Par Valérie Wosinski

C’est une somme impressionnante de rigueur et d’exhaustivité que livre Serge Audier. Il met ainsi au jour la complexité que recouvre le terme néo-libéralisme, souvent ignorée par ses propres thuriféraires.

Deux événements historiques sont traditionnellement désignés comme marquant la naissance du courant néo-libéral : le colloque Lippmann de Paris en 1938 et la création de la Société du Mont-Pèlerin en Suisse en 1947. Réunions d’économistes qui entendaient lutter contre la domination intellectuelle du keynésianisme, ces deux moments de l’histoire économique n’ont cependant pas été l’expression d’un consensus théorique entre ses participants.

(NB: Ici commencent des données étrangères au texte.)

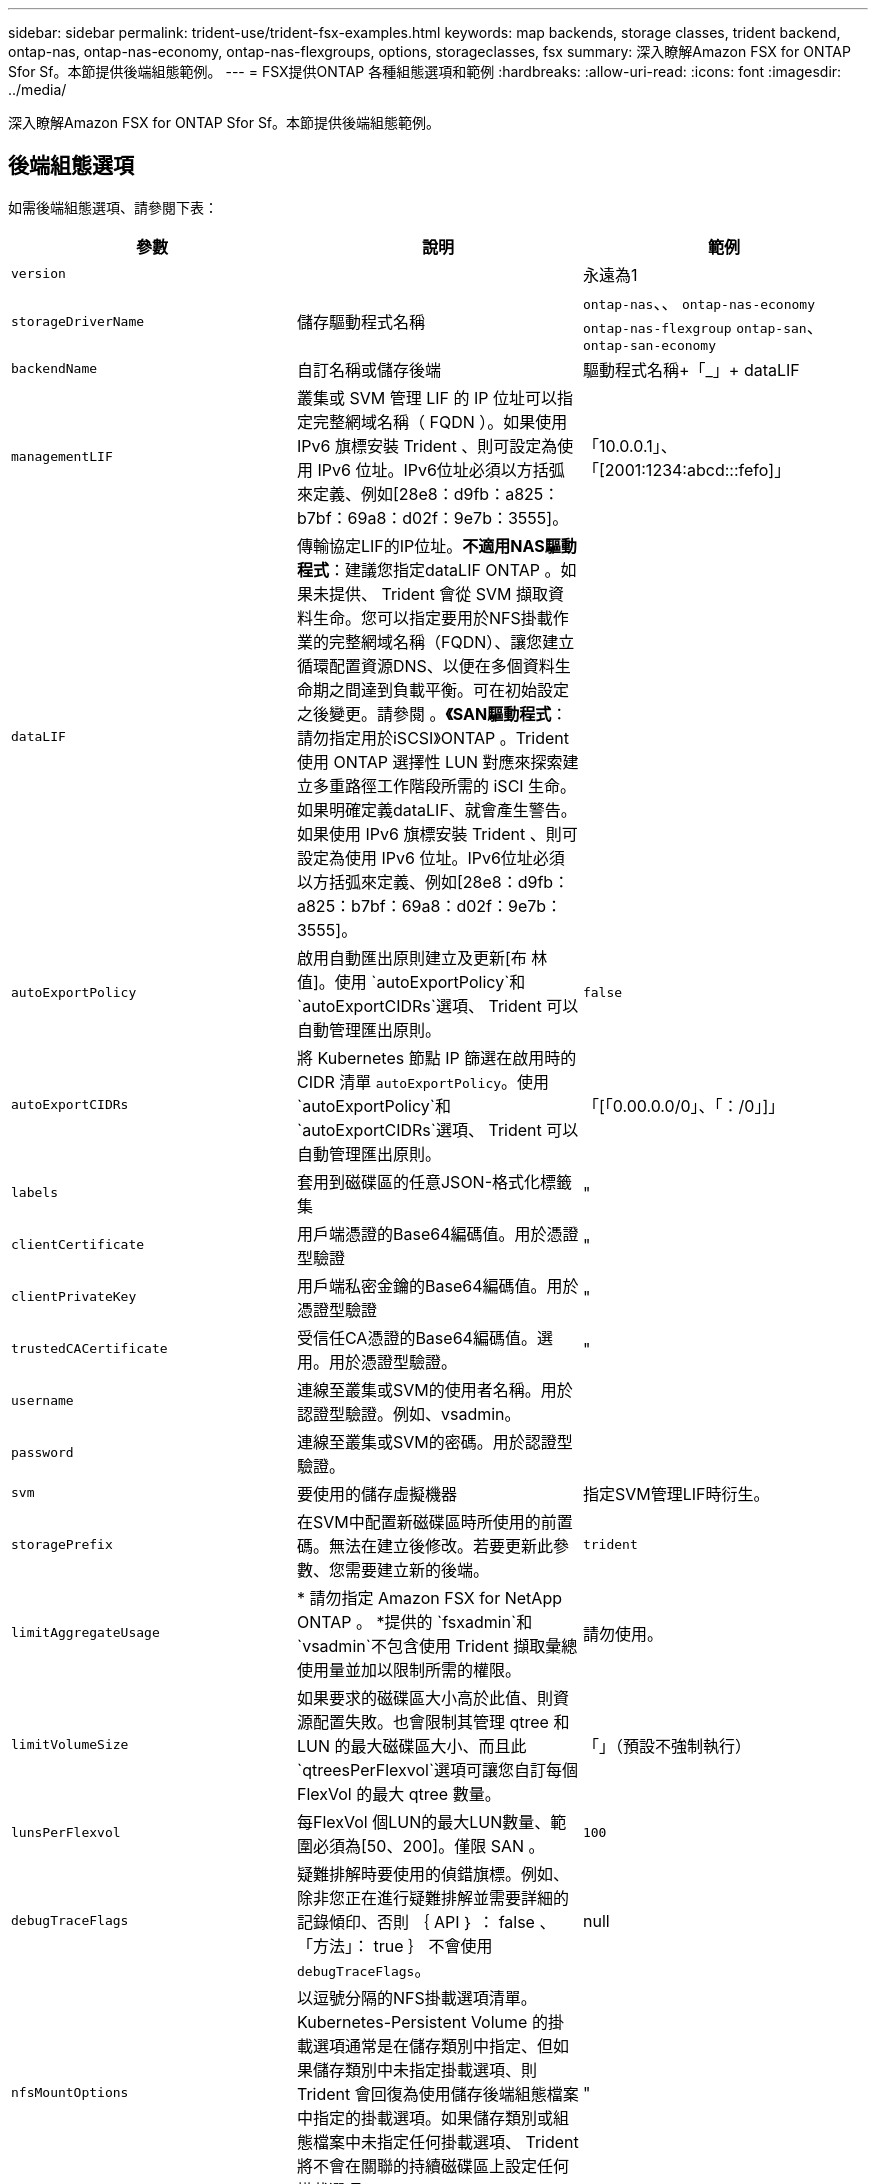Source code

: ---
sidebar: sidebar 
permalink: trident-use/trident-fsx-examples.html 
keywords: map backends, storage classes, trident backend, ontap-nas, ontap-nas-economy, ontap-nas-flexgroups, options, storageclasses, fsx 
summary: 深入瞭解Amazon FSX for ONTAP Sfor Sf。本節提供後端組態範例。 
---
= FSX提供ONTAP 各種組態選項和範例
:hardbreaks:
:allow-uri-read: 
:icons: font
:imagesdir: ../media/


[role="lead"]
深入瞭解Amazon FSX for ONTAP Sfor Sf。本節提供後端組態範例。



== 後端組態選項

如需後端組態選項、請參閱下表：

[cols="3"]
|===
| 參數 | 說明 | 範例 


| `version` |  | 永遠為1 


| `storageDriverName` | 儲存驅動程式名稱 | `ontap-nas`、、 `ontap-nas-economy` `ontap-nas-flexgroup` `ontap-san`、 `ontap-san-economy` 


| `backendName` | 自訂名稱或儲存後端 | 驅動程式名稱+「_」+ dataLIF 


| `managementLIF` | 叢集或 SVM 管理 LIF 的 IP 位址可以指定完整網域名稱（ FQDN ）。如果使用 IPv6 旗標安裝 Trident 、則可設定為使用 IPv6 位址。IPv6位址必須以方括弧來定義、例如[28e8：d9fb：a825：b7bf：69a8：d02f：9e7b：3555]。 | 「10.0.0.1」、「[2001:1234:abcd:::fefo]」 


| `dataLIF` | 傳輸協定LIF的IP位址。*不適用NAS驅動程式*：建議您指定dataLIF ONTAP 。如果未提供、 Trident 會從 SVM 擷取資料生命。您可以指定要用於NFS掛載作業的完整網域名稱（FQDN）、讓您建立循環配置資源DNS、以便在多個資料生命期之間達到負載平衡。可在初始設定之後變更。請參閱 。*《SAN驅動程式*：請勿指定用於iSCSI》ONTAP 。Trident 使用 ONTAP 選擇性 LUN 對應來探索建立多重路徑工作階段所需的 iSCI 生命。如果明確定義dataLIF、就會產生警告。如果使用 IPv6 旗標安裝 Trident 、則可設定為使用 IPv6 位址。IPv6位址必須以方括弧來定義、例如[28e8：d9fb：a825：b7bf：69a8：d02f：9e7b：3555]。 |  


| `autoExportPolicy` | 啟用自動匯出原則建立及更新[布 林值]。使用 `autoExportPolicy`和 `autoExportCIDRs`選項、 Trident 可以自動管理匯出原則。 | `false` 


| `autoExportCIDRs` | 將 Kubernetes 節點 IP 篩選在啟用時的 CIDR 清單 `autoExportPolicy`。使用 `autoExportPolicy`和 `autoExportCIDRs`選項、 Trident 可以自動管理匯出原則。 | 「[「0.00.0.0/0」、「：/0」]」 


| `labels` | 套用到磁碟區的任意JSON-格式化標籤集 | " 


| `clientCertificate` | 用戶端憑證的Base64編碼值。用於憑證型驗證 | " 


| `clientPrivateKey` | 用戶端私密金鑰的Base64編碼值。用於憑證型驗證 | " 


| `trustedCACertificate` | 受信任CA憑證的Base64編碼值。選用。用於憑證型驗證。 | " 


| `username` | 連線至叢集或SVM的使用者名稱。用於認證型驗證。例如、vsadmin。 |  


| `password` | 連線至叢集或SVM的密碼。用於認證型驗證。 |  


| `svm` | 要使用的儲存虛擬機器 | 指定SVM管理LIF時衍生。 


| `storagePrefix` | 在SVM中配置新磁碟區時所使用的前置碼。無法在建立後修改。若要更新此參數、您需要建立新的後端。 | `trident` 


| `limitAggregateUsage` | * 請勿指定 Amazon FSX for NetApp ONTAP 。 *提供的 `fsxadmin`和 `vsadmin`不包含使用 Trident 擷取彙總使用量並加以限制所需的權限。 | 請勿使用。 


| `limitVolumeSize` | 如果要求的磁碟區大小高於此值、則資源配置失敗。也會限制其管理 qtree 和 LUN 的最大磁碟區大小、而且此 `qtreesPerFlexvol`選項可讓您自訂每個 FlexVol 的最大 qtree 數量。 | 「」（預設不強制執行） 


| `lunsPerFlexvol` | 每FlexVol 個LUN的最大LUN數量、範圍必須為[50、200]。僅限 SAN 。 | `100` 


| `debugTraceFlags` | 疑難排解時要使用的偵錯旗標。例如、除非您正在進行疑難排解並需要詳細的記錄傾印、否則 ｛ API ｝ ： false 、「方法」： true ｝ 不會使用 `debugTraceFlags`。 | null 


| `nfsMountOptions` | 以逗號分隔的NFS掛載選項清單。Kubernetes-Persistent Volume 的掛載選項通常是在儲存類別中指定、但如果儲存類別中未指定掛載選項、則 Trident 會回復為使用儲存後端組態檔案中指定的掛載選項。如果儲存類別或組態檔案中未指定任何掛載選項、 Trident 將不會在關聯的持續磁碟區上設定任何掛載選項。 | " 


| `nasType` | 設定NFS或SMB磁碟區建立。選項包括 `nfs`、 `smb`或 null 。* SMB Volume 必須設為 `smb`。 *NFS磁碟區的預設值設為null。 | `nfs` 


| `qtreesPerFlexvol` | 每FlexVol 個邊的最大qtree數、必須在範圍內[50、300] | `200` 


| `smbShare` | 您可以指定下列其中一項：使用 Microsoft 管理主控台或 ONTAP CLI 建立的 SMB 共用名稱、或是允許 Trident 建立 SMB 共用的名稱。ONTAP 後端的 Amazon FSX 需要此參數。 | `smb-share` 


| `useREST` | 使用ONTAP Isrest API的布林參數。 `useREST`設為 `true`時、 Trident 會使用 ONTAP REST API 與後端通訊；設為 `false`時、 Trident 會使用 ONTAP ZAPI 呼叫與後端通訊。此功能需要ONTAP 使用更新版本的版本。此外、使用的 ONTAP 登入角色必須具有應用程式存取權 `ontap` 。這是預先定義的和角色所滿足 `vsadmin` `cluster-admin` 的。從 Trident 24.06 版本和 ONTAP 9 ． 15.1 或更新版本開始、 `userREST`依預設會設定為 `true`；變更 `useREST`為 `false`使用 ONTAP ZAPI 呼叫。 | `true` 對於 ONTAP 9.15.1 或更高版本，否則 `false`。 


| `aws` | 您可以在 AWS FSX for ONTAP 的組態檔中指定下列項目： - `fsxFilesystemID`：指定 AWS FSX 檔案系統的 ID 。- `apiRegion`： AWS API 區域名稱。- `apikey`： AWS API 金鑰。- `secretKey`： AWS 秘密金鑰。 | ``
`` 
`""`
`""`
`""` 


| `credentials` | 指定要儲存在 AWS Secret Manager 中的 FSX SVM 認證。- `name`：機密的 Amazon 資源名稱（ ARN ）、其中包含 SVM 的認證。- `type`：設為 `awsarn`。如需詳細資訊、請參閱 link:https://docs.aws.amazon.com/secretsmanager/latest/userguide/create_secret.html["建立 AWS Secrets Manager 密碼"^] 。 |  
|===


=== 在初始組態後更新 `dataLIF`

您可以在初始組態後變更資料LIF、方法是執行下列命令、以更新資料LIF提供新的後端Json檔案。

[listing]
----
tridentctl update backend <backend-name> -f <path-to-backend-json-file-with-updated-dataLIF>
----

NOTE: 如果將PVCS附加至一或多個Pod、您必須關閉所有對應的Pod、然後將其重新啟動、新的資料LIF才會生效。



== 用於資源配置磁碟區的後端組態選項

您可以使用組態區段中的這些選項來控制預設資源配置 `defaults`。如需範例、請參閱下列組態範例。

[cols="3"]
|===
| 參數 | 說明 | 預設 


| `spaceAllocation` | LUN的空間分配 | `true` 


| `spaceReserve` | 空間保留模式；「無」（精簡）或「Volume」（完整） | `none` 


| `snapshotPolicy` | 要使用的Snapshot原則 | `none` 


| `qosPolicy` | 要指派給所建立磁碟區的QoS原則群組。選擇每個儲存集區或後端的其中一個qosPolicy或adaptiveQosPolicy。搭配 Trident 使用 QoS 原則群組需要 ONTAP 9 8 或更新版本。您應該使用非共用的 QoS 原則群組、並確保個別將原則群組套用至每個成員。共享 QoS 原則群組會強制執行所有工作負載總處理量的上限。 | 「」 


| `adaptiveQosPolicy` | 要指派給所建立磁碟區的調適性QoS原則群組。選擇每個儲存集區或後端的其中一個qosPolicy或adaptiveQosPolicy。不受ONTAP-NAS-經濟支援。 | 「」 


| `snapshotReserve` | 保留給快照「0」的磁碟區百分比 | 如果 `snapshotPolicy`是 `none`、 `else`「」 


| `splitOnClone` | 建立複本時、從其父複本分割複本 | `false` 


| `encryption` | 在新磁碟區上啟用 NetApp Volume Encryption （ NVE ）；預設為 `false`。必須在叢集上授權並啟用NVE、才能使用此選項。如果在後端啟用 NAE 、則 Trident 中配置的任何 Volume 都將啟用 NAE 。如需更多資訊、請參閱link:../trident-reco/security-reco.html["Trident 如何與 NVE 和 NAE 搭配運作"]：。 | `false` 


| `luksEncryption` | 啟用LUKS加密。請參閱 link:../trident-reco/security-reco.html#Use-Linux-Unified-Key-Setup-(LUKS)["使用Linux統一金鑰設定（LUKS）"]。僅限 SAN 。 | " 


| `tieringPolicy` | 要使用的分層原則	`none` | `snapshot-only`適用於 ONTAP 9 前的 SVM-DR 組態 


| `unixPermissions` | 新磁碟區的模式。*如果是SMB磁碟區、請保留空白。* | 「」 


| `securityStyle` | 新磁碟區的安全樣式。NFS 支援 `mixed`和 `unix`安全樣式。SMB 支援 `mixed`和 `ntfs`安全樣式。 | NFS 預設值為 `unix`。SMB 預設為 `ntfs`。 
|===


== 組態範例

.SMB 磁碟區的儲存類別組態
[%collapsible]
====
使用 `nasType`、 `node-stage-secret-name`和 `node-stage-secret-namespace`，您可以指定 SMB 磁碟區並提供所需的 Active Directory 認證。SMB 磁碟區僅支援使用 `ontap-nas`驅動程式。

[listing]
----
apiVersion: storage.k8s.io/v1
kind: StorageClass
metadata:
  name: nas-smb-sc
provisioner: csi.trident.netapp.io
parameters:
  backendType: "ontap-nas"
  trident.netapp.io/nasType: "smb"
  csi.storage.k8s.io/node-stage-secret-name: "smbcreds"
  csi.storage.k8s.io/node-stage-secret-namespace: "default"
----
====
.搭配加密管理程式的 AWS FSX for ONTAP 組態
[%collapsible]
====
[listing]
----
apiVersion: trident.netapp.io/v1
kind: TridentBackendConfig
metadata:
  name: backend-tbc-ontap-nas
spec:
  version: 1
  storageDriverName: ontap-nas
  backendName: tbc-ontap-nas
  svm: svm-name
  aws:
    fsxFilesystemID: fs-xxxxxxxxxx
  managementLIF:
  credentials:
    name: "arn:aws:secretsmanager:us-west-2:xxxxxxxx:secret:secret-name"
    type: awsarn
----
====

Bien au contraire. Et c’est tout l’objet de la démarche généalogique de Serge Audier de montrer qu’entre les positions ultra-libérales de Friedrich Hayek et celles de Rueff, Allais ou Courtin, on a pu à raison parler d’un écart « abyssal » . Les interprétations varient également entre ceux qui voient dans le néo-libéralisme une rupture vis-à-vis du libéralisme classique et ceux qui le pensent au contraire comme son parachèvement. Il est donc nécessaire de regarder de près les textes et de ne pas faire d’une vague idée un fourre-tout intellectuel, faute de quoi l’analyse de la crise actuelle manquerait son objectif. D’autant que s’ajoute à cela une dimension politique (notamment les politiques de Reagan et Thatcher dans les années 1980) face à laquelle certains penseurs néo-libéraux restent eux-mêmes sceptiques. Il y a donc le conservatisme, le néo-conservatisme, le libertarisme, le néo-libéralisme, chacun n’étant pas une étiquette de convention mais bien la marque de réalités réellement différentes. À manquer ces distinctions, on passe à côté des véritables problèmes. Il n’y a pas un mais des néo-libéralismes. Cependant, ce sont bien les idées de la mouvance incarnée par Hayek et Friedman (l’École de Chicago) qui sont la cause de la situation actuelle, avec pour résultat la mise sous tutelle du politique par l’économique. Car cette frange radicale du néo-libéralisme se conjugue avec un conservatisme politique à la fois anti-solidariste et anti-démocratique. Ces effets ne sont pas accidentels mais voulus et, pour la pensée néo-libérale, non négociables.